Data entries:
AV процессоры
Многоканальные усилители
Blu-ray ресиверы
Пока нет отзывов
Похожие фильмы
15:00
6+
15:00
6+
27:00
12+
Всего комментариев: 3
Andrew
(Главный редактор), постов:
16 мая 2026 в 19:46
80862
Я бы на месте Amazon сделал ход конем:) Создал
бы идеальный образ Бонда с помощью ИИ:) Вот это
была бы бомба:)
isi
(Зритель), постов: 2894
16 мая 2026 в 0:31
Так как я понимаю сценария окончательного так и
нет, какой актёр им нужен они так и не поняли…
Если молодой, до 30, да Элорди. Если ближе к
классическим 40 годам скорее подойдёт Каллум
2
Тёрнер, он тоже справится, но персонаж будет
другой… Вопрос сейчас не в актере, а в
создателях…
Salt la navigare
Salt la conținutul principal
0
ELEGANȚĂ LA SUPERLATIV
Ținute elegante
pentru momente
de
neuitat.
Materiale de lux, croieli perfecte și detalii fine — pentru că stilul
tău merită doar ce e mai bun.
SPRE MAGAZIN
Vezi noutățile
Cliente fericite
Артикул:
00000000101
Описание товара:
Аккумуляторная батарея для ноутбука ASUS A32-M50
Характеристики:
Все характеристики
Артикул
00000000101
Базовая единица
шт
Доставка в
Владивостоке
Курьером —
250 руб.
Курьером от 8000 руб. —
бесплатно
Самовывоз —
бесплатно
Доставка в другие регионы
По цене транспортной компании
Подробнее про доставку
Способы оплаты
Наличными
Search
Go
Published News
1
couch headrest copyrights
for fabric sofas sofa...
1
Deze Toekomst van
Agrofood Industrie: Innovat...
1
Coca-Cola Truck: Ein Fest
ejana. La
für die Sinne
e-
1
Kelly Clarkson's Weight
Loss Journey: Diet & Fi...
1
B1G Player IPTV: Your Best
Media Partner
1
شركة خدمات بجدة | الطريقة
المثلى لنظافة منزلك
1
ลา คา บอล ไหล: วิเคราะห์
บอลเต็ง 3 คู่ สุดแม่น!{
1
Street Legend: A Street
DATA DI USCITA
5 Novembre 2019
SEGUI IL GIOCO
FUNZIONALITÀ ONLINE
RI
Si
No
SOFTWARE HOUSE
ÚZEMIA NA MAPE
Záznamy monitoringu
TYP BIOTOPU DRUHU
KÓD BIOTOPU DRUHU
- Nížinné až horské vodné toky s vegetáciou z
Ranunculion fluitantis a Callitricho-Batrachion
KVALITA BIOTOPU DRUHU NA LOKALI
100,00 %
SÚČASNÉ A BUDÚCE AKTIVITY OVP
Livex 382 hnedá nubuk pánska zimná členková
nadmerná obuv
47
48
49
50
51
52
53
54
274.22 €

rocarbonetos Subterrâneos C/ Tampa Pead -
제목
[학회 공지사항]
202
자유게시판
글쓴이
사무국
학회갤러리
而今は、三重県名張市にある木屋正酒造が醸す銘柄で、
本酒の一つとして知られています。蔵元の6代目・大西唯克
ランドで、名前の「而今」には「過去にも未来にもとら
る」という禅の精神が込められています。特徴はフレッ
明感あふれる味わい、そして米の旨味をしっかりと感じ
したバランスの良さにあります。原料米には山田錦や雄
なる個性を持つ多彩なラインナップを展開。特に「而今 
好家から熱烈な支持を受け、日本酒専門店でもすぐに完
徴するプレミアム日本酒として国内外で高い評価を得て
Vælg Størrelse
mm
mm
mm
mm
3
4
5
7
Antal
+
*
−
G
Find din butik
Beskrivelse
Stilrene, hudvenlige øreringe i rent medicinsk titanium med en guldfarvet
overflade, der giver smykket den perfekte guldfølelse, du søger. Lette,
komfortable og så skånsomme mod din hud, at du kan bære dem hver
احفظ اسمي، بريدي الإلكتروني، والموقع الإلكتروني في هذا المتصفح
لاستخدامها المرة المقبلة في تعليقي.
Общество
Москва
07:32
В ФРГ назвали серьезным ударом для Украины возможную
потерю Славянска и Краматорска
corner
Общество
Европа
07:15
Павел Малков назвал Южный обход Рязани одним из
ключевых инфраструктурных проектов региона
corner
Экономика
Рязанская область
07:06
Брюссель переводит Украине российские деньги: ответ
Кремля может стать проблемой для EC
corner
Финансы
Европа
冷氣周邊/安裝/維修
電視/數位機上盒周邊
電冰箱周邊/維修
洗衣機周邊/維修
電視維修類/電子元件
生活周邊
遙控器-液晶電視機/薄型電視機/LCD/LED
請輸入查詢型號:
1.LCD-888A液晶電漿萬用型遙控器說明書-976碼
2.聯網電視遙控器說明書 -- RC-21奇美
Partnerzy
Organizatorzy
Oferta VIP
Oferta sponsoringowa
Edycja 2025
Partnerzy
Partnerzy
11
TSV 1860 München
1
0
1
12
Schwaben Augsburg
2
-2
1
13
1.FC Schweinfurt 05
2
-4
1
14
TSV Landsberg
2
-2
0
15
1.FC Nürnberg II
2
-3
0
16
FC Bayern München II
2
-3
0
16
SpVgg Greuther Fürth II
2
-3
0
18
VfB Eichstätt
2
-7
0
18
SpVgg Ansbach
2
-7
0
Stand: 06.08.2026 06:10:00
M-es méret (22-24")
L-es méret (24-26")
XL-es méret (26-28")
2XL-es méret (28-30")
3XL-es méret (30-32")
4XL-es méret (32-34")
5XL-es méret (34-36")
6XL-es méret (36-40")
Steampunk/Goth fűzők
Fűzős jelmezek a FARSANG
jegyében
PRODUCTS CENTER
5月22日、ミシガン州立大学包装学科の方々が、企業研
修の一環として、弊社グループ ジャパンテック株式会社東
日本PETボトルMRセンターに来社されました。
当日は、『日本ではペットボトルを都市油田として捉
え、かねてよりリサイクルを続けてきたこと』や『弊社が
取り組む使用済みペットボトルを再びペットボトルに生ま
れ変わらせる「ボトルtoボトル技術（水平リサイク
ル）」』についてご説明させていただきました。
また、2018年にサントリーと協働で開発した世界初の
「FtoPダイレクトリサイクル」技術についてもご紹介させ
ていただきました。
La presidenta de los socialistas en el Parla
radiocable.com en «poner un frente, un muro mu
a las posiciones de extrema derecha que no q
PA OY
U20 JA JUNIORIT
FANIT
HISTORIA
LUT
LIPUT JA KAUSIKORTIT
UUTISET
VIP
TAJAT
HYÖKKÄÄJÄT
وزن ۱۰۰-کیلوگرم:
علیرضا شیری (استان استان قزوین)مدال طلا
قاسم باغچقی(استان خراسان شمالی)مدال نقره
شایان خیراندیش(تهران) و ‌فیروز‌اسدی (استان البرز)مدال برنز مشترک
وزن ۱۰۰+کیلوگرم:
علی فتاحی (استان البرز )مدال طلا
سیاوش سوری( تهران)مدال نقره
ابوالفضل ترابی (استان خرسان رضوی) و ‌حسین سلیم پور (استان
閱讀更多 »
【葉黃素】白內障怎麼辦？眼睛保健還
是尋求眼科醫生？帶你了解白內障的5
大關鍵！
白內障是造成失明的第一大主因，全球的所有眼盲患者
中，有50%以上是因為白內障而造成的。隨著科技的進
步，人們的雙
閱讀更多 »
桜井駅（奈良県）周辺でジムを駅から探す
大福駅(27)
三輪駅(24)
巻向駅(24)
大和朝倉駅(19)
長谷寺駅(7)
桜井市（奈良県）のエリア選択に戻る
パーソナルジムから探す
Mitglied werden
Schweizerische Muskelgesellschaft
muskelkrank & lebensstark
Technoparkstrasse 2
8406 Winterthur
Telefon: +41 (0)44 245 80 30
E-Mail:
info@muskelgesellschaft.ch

→ **Task prompt**
For this task, write out exactly the lines of the entries above, starting at the line with "明感あふれる味わい、そして米の旨味をしっかりと感じ" and ending at the line with "قاسم باغچقی(استان خراسان شمالی)مدال نقره", both included, and no others.

→ **Answer for the task**
明感あふれる味わい、そして米の旨味をしっかりと感じ
したバランスの良さにあります。原料米には山田錦や雄
なる個性を持つ多彩なラインナップを展開。特に「而今 
好家から熱烈な支持を受け、日本酒専門店でもすぐに完
徴するプレミアム日本酒として国内外で高い評価を得て
Vælg Størrelse
mm
mm
mm
mm
3
4
5
7
Antal
+
*
−
G
Find din butik
Beskrivelse
Stilrene, hudvenlige øreringe i rent medicinsk titanium med en guldfarvet
overflade, der giver smykket den perfekte guldfølelse, du søger. Lette,
komfortable og så skånsomme mod din hud, at du kan bære dem hver
احفظ اسمي، بريدي الإلكتروني، والموقع الإلكتروني في هذا المتصفح
لاستخدامها المرة المقبلة في تعليقي.
Общество
Москва
07:32
В ФРГ назвали серьезным ударом для Украины возможную
потерю Славянска и Краматорска
corner
Общество
Европа
07:15
Павел Малков назвал Южный обход Рязани одним из
ключевых инфраструктурных проектов региона
corner
Экономика
Рязанская область
07:06
Брюссель переводит Украине российские деньги: ответ
Кремля может стать проблемой для EC
corner
Финансы
Европа
冷氣周邊/安裝/維修
電視/數位機上盒周邊
電冰箱周邊/維修
洗衣機周邊/維修
電視維修類/電子元件
生活周邊
遙控器-液晶電視機/薄型電視機/LCD/LED
請輸入查詢型號:
1.LCD-888A液晶電漿萬用型遙控器說明書-976碼
2.聯網電視遙控器說明書 -- RC-21奇美
Partnerzy
Organizatorzy
Oferta VIP
Oferta sponsoringowa
Edycja 2025
Partnerzy
Partnerzy
11
TSV 1860 München
1
0
1
12
Schwaben Augsburg
2
-2
1
13
1.FC Schweinfurt 05
2
-4
1
14
TSV Landsberg
2
-2
0
15
1.FC Nürnberg II
2
-3
0
16
FC Bayern München II
2
-3
0
16
SpVgg Greuther Fürth II
2
-3
0
18
VfB Eichstätt
2
-7
0
18
SpVgg Ansbach
2
-7
0
Stand: 06.08.2026 06:10:00
M-es méret (22-24")
L-es méret (24-26")
XL-es méret (26-28")
2XL-es méret (28-30")
3XL-es méret (30-32")
4XL-es méret (32-34")
5XL-es méret (34-36")
6XL-es méret (36-40")
Steampunk/Goth fűzők
Fűzős jelmezek a FARSANG
jegyében
PRODUCTS CENTER
5月22日、ミシガン州立大学包装学科の方々が、企業研
修の一環として、弊社グループ ジャパンテック株式会社東
日本PETボトルMRセンターに来社されました。
当日は、『日本ではペットボトルを都市油田として捉
え、かねてよりリサイクルを続けてきたこと』や『弊社が
取り組む使用済みペットボトルを再びペットボトルに生ま
れ変わらせる「ボトルtoボトル技術（水平リサイク
ル）」』についてご説明させていただきました。
また、2018年にサントリーと協働で開発した世界初の
「FtoPダイレクトリサイクル」技術についてもご紹介させ
ていただきました。
La presidenta de los socialistas en el Parla
radiocable.com en «poner un frente, un muro mu
a las posiciones de extrema derecha que no q
PA OY
U20 JA JUNIORIT
FANIT
HISTORIA
LUT
LIPUT JA KAUSIKORTIT
UUTISET
VIP
TAJAT
HYÖKKÄÄJÄT
وزن ۱۰۰-کیلوگرم:
علیرضا شیری (استان استان قزوین)مدال طلا
قاسم باغچقی(استان خراسان شمالی)مدال نقره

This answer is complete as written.